Exercise data section start

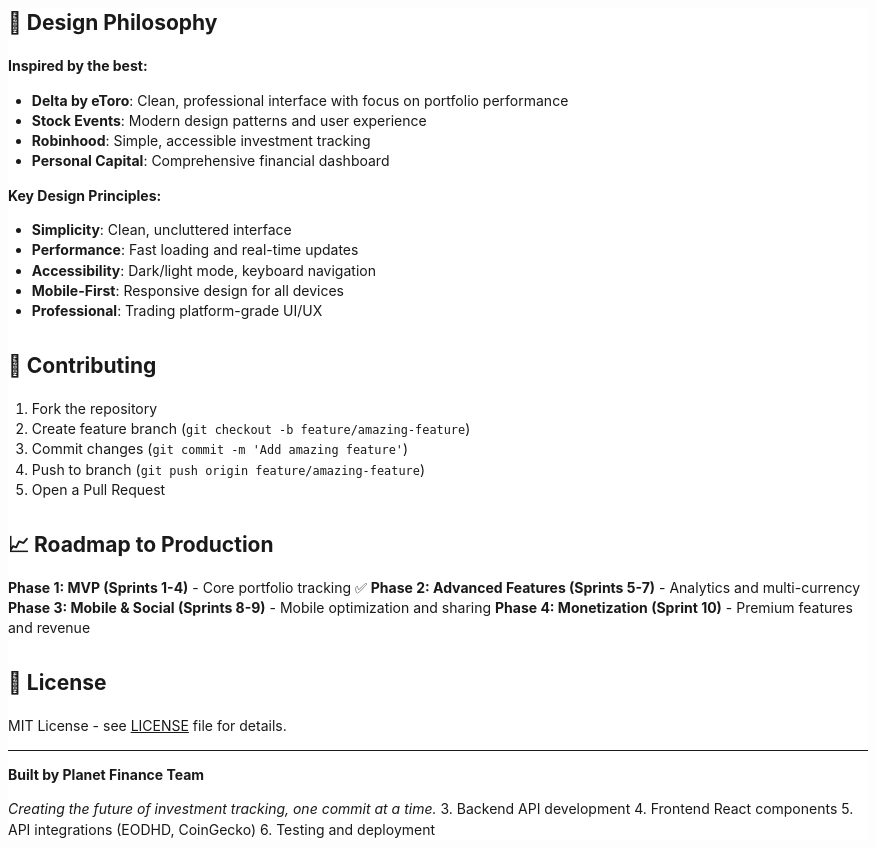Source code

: ## 🎨 Design Philosophy

**Inspired by the best:**
- **Delta by eToro**: Clean, professional interface with focus on portfolio performance
- **Stock Events**: Modern design patterns and user experience
- **Robinhood**: Simple, accessible investment tracking
- **Personal Capital**: Comprehensive financial dashboard

**Key Design Principles:**
- **Simplicity**: Clean, uncluttered interface
- **Performance**: Fast loading and real-time updates
- **Accessibility**: Dark/light mode, keyboard navigation
- **Mobile-First**: Responsive design for all devices
- **Professional**: Trading platform-grade UI/UX

## 🤝 Contributing

1. Fork the repository
2. Create feature branch (`git checkout -b feature/amazing-feature`)
3. Commit changes (`git commit -m 'Add amazing feature'`)
4. Push to branch (`git push origin feature/amazing-feature`)
5. Open a Pull Request

## 📈 Roadmap to Production

**Phase 1: MVP (Sprints 1-4)** - Core portfolio tracking ✅
**Phase 2: Advanced Features (Sprints 5-7)** - Analytics and multi-currency
**Phase 3: Mobile & Social (Sprints 8-9)** - Mobile optimization and sharing
**Phase 4: Monetization (Sprint 10)** - Premium features and revenue

## 📄 License

MIT License - see [LICENSE](LICENSE) file for details.

---

**Built by Planet Finance Team**

*Creating the future of investment tracking, one commit at a time.*
3. Backend API development
4. Frontend React components
5. API integrations (EODHD, CoinGecko)
6. Testing and deployment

Exercise data section end

### Description of the task
What lines of the listing contain the word "interface"? Copy them all.

### Result of the exercise
- **Delta by eToro**: Clean, professional interface with focus on portfolio performance
- **Simplicity**: Clean, uncluttered interface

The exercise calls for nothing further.